For a normal or approximately normal distribution3:

  • about 68% of values lie within one standard deviation from the mean,

  • about 95% of values lie within two standard deviations from the mean,

  • about 99.7% of values (almost all) lie within three standard deviations from the mean.

The empirical rule works quite well for many datasets but not for all of them.

In particular, in many real datasets, the standard deviation can be roughly estimated based on the 95% rule.
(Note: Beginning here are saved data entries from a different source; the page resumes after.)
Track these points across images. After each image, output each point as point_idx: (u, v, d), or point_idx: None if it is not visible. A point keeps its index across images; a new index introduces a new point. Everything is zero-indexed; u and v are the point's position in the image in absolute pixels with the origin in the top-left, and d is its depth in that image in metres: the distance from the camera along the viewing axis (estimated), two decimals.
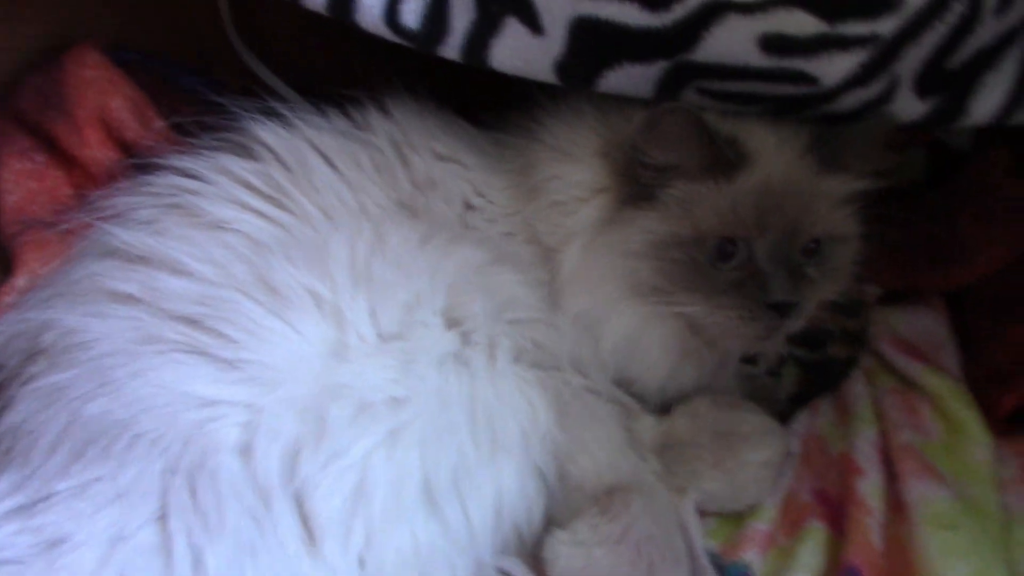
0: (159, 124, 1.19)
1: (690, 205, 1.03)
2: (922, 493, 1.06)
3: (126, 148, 1.18)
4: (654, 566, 0.98)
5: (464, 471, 0.94)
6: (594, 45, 0.98)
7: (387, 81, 1.13)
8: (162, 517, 0.82)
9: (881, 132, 1.09)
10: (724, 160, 1.01)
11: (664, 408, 1.18)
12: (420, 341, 0.95)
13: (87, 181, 1.16)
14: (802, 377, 1.29)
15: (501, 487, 0.97)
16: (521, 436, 0.99)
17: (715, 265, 1.02)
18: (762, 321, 1.02)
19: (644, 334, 1.09)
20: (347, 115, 1.12)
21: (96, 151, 1.16)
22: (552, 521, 1.04)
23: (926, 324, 1.31)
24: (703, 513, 1.13)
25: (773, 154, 1.04)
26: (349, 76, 1.14)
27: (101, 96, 1.17)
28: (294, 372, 0.88)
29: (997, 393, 1.18)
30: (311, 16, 1.03)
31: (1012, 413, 1.17)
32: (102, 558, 0.79)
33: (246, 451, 0.85)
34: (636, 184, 1.04)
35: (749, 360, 1.27)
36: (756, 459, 1.12)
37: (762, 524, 1.11)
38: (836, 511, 1.11)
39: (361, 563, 0.88)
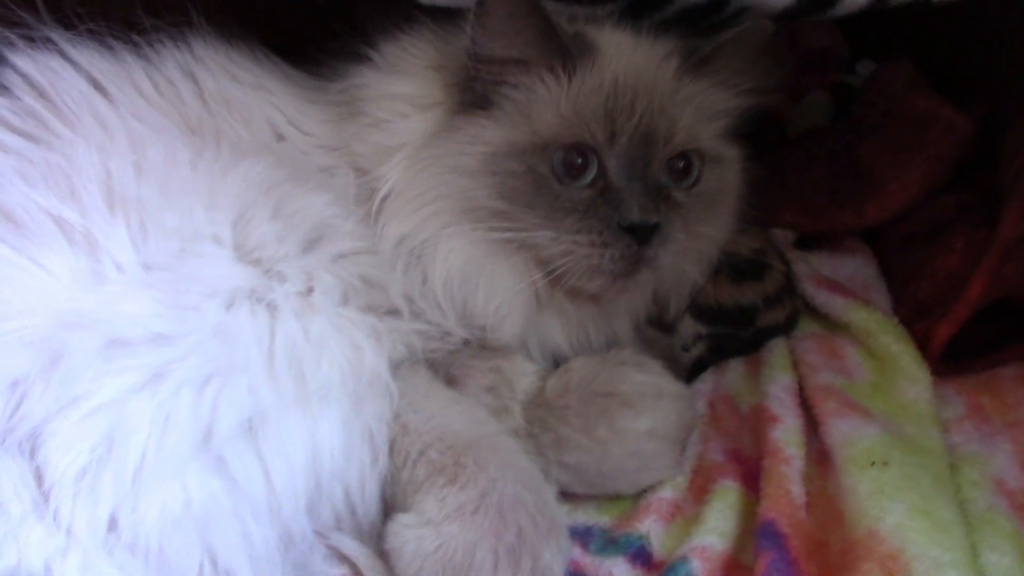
0: None
1: (529, 106, 0.90)
2: (845, 433, 0.90)
3: None
4: (524, 533, 0.80)
5: (261, 420, 0.77)
6: None
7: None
8: None
9: (756, 40, 0.97)
10: (565, 51, 0.89)
11: None
12: (196, 272, 0.79)
13: None
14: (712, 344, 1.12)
15: (318, 443, 0.80)
16: (342, 382, 0.82)
17: (562, 182, 0.89)
18: (617, 248, 0.88)
19: (482, 267, 0.93)
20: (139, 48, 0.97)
21: None
22: (393, 508, 0.87)
23: (852, 266, 1.17)
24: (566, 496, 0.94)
25: (625, 49, 0.92)
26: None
27: None
28: (30, 304, 0.72)
29: (926, 325, 1.02)
30: None
31: (950, 348, 1.01)
32: None
33: None
34: (470, 87, 0.91)
35: (664, 328, 1.11)
36: (638, 427, 0.92)
37: (666, 492, 0.93)
38: (751, 469, 0.94)
39: (112, 524, 0.71)
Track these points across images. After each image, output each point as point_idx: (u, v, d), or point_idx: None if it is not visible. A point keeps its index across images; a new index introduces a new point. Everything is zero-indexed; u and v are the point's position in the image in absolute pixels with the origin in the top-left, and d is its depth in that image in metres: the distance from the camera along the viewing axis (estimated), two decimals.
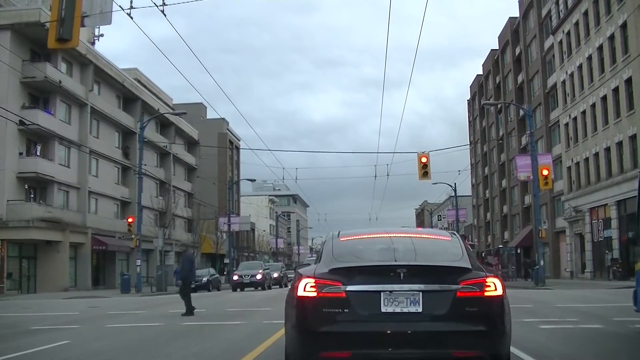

This is why the standard deviation is often interpreted through the lens of the empirical rule.

Empirical rule for normal distributions – illustration.

Figure 5.1: Empirical rule for normal distributions – illustration.

5.4 Chebyshev’s Inequality

The empirical rule works well for bell-shaped data, but not all datasets look like that. Chebyshev’s inequality is more general — it applies to any dataset, no matter its shape. According to Chebyshev’s rule:

  • at least 75% of values are within two standard deviations from the mean,

  • at least 89% within three,

  • at least 94% within four.

Chebyshev’s rule gives minimum values, not exact ones. It’s useful when data are skewed or irregular.

Table 5.1: Empirical Rule vs. Chebyshev’s Rule
Distance from the mean Empirical rule (normal) Chebyshev’s rule (any shape)
1 SD ~68%
2 SD ~95% ≥75%
3 SD ~99.7% ≥89%
4 SD ~100% ≥94%

  1. For a normal distribution, these values, rounded to two decimal places, are: 68.27%, 95.45%, and 99.73%.↩︎